Weiss, associate professor of biology at Georgetown University, Washington, D.C., will discuss "Lepidopteran Learning and Memory: Caterpillars, Butterflies, and the Mysterious In-Between" at the UC Davis Department of Entomology seminar on Wednesday, Nov. 16 in 122 Briggs Hall.
Her lecture, from 12:10 to 1 p.m., will make you think.
"Despite a common perception to the contrary, lepidopterans are very good learners," says Weiss, who received her bachelor's degree in geological sciences from Harvard University in 1980 and her doctorate in botany from UC Berkeley in 1992. "Indeed, learning and memory are apparent across the entire lepidopteran life cycle.

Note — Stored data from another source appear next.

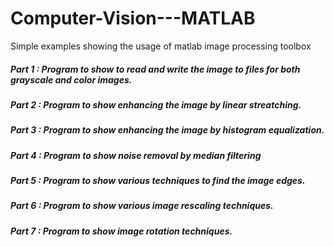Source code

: # Computer-Vision---MATLAB
Simple examples showing the usage of matlab image processing toolbox

##### Part 1 : Program to show to read and write the image to files for both grayscale and color images.

##### Part 2 : Program to show enhancing the image by linear streatching.

##### Part 3 : Program to show enhancing the image by histogram equalization.

##### Part 4 : Program to show noise removal by median filtering

##### Part 5 : Program to show various techniques to find the image edges.

##### Part 6 : Program to show various image rescaling techniques.

##### Part 7 : Program to show image rotation techniques.
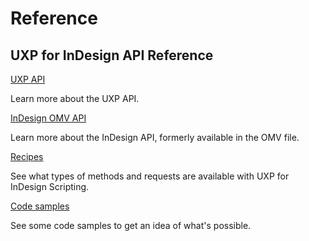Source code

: <Resources slots="heading"/>

# Reference

<DiscoverBlock slots="heading, link, text"/> 

## UXP for InDesign API Reference

[UXP API](./API-reference/) 
     
Learn more about the UXP API.

<DiscoverBlock slots="link, text"/>

[InDesign OMV API](./omv/) 

Learn more about the InDesign API, formerly available in the OMV file.

<DiscoverBlock slots="link, text"/>

[Recipes](./recipes/)

See what types of methods and requests are available with UXP for InDesign Scripting. 

<DiscoverBlock slots="link, text"/>

[Code samples](../uxp-scripting-samples/)

See some code samples to get an idea of what's possible. 

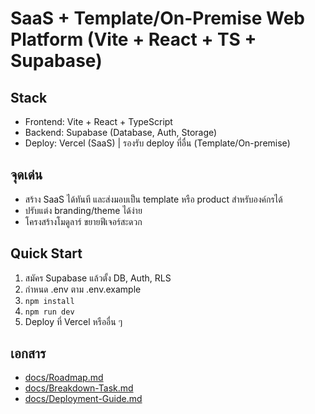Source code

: # SaaS + Template/On-Premise Web Platform (Vite + React + TS + Supabase)

## Stack

- Frontend: Vite + React + TypeScript
- Backend: Supabase (Database, Auth, Storage)
- Deploy: Vercel (SaaS) | รองรับ deploy ที่อื่น (Template/On-premise)

## จุดเด่น

- สร้าง SaaS ได้ทันที และส่งมอบเป็น template หรือ product สำหรับองค์กรได้
- ปรับแต่ง branding/theme ได้ง่าย
- โครงสร้างโมดูลาร์ ขยายฟีเจอร์สะดวก

## Quick Start

1. สมัคร Supabase แล้วตั้ง DB, Auth, RLS
2. กำหนด .env ตาม .env.example
3. `npm install`
4. `npm run dev`
5. Deploy ที่ Vercel หรืออื่น ๆ

## เอกสาร

- [docs/Roadmap.md](docs/Roadmap.md)
- [docs/Breakdown-Task.md](docs/Breakdown-Task.md)
- [docs/Deployment-Guide.md](docs/Deployment-Guide.md)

Caterpillars can associate tastes or odors with the presence of food, and can also learn to avoid cues associated with aversive stimuli."
"A capacity for rapid and flexible associative learning allows butterflies to adjust their foraging efforts in response to variable floral resources and to locate appropriate host plants for oviposition," she says. "Butterflies can associate colors, patterns, and even shapes with nectar rewards or oviposition cues, and can also learn to avoid aversive stimuli."
And the pupal stage? Can a caterpillar learn something that a butterfly or moth will remember? "Perhaps surprisingly," Weiss says, "the answer is YES -- memory of larval experience can persist in the pupa over a month, and is clearly expressed in the emergent adults."
That's not all. "Lepidoptera provide terrific opportunities, well beyond the familiar painted lady life cycle, for hands-on elementary science education."
Her talk is scheduled to be recorded and then posted on UCTV.
So, the next time you see a butterfly, such as a Western tiger swallowtail (Papilio rutulus), landing on a Tithonia or other blossom, just remember that "butterflies can associate colors, patterns and even shapes with nectar rewards or oviposition cues."
Butterflies are good learners!
Biologist Martha Weiss of Georgetown University studies Lepidopteran learning and memory.